The -ize words collected by students in the Monday recitation section show that -ize is almost entirely restricted to Romance vocabulary, the only exceptions we found being womanize and winterize. Even though most contemporary English speakers are not aware of which words in their vocabulary are from which source, apparently, in coining new words, they have respected this distinction.

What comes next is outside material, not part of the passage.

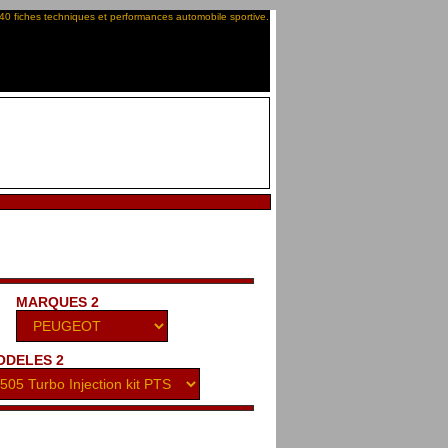
40 fiches techniques et performances automobile sportive.
MARQUES 2
ODELES 2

derivational | inflectional | |
position | closer to stem | further from stem |
addable on to? | yes | no |
changes stem? | yes | no |
productive? | no | yes |
meaning? | unpredictable | predictable |
To figure out how to draw the diagram, we need to see whether un- or -able can be attached directly to use. According to Language Files, "The prefix un-, meaning 'not', attaches only to adjectives and creates new words that are also adjectives. (Compare with unkind, unwise, and unhappy.) The suffix -able, on the other hand, attaches to verbs and forms words that are adjectives. (Compare with stoppable, doable, and washable.) Therefore, un- cannot attach to use, since use is a verb and not an adjective. However, if -able attaches first to the stem use, then it creates an adjective, usable, and the prefix un- is allowed to combine with it. Thus, the formation of the word unusable is a two-step process whereby use and -able attach first, then un- attaches to the word usable."
Now let's consider the word unlockable. We can see that there are two different meanings for this word: the one corresponding to the left-hand figure, meaning "not lockable," and the one corresponding to the right-hand figure, meaning "able to be unlocked."
By making explicit the different possible hierarchies for a single word, we can better understand why its meaning might be ambiguous.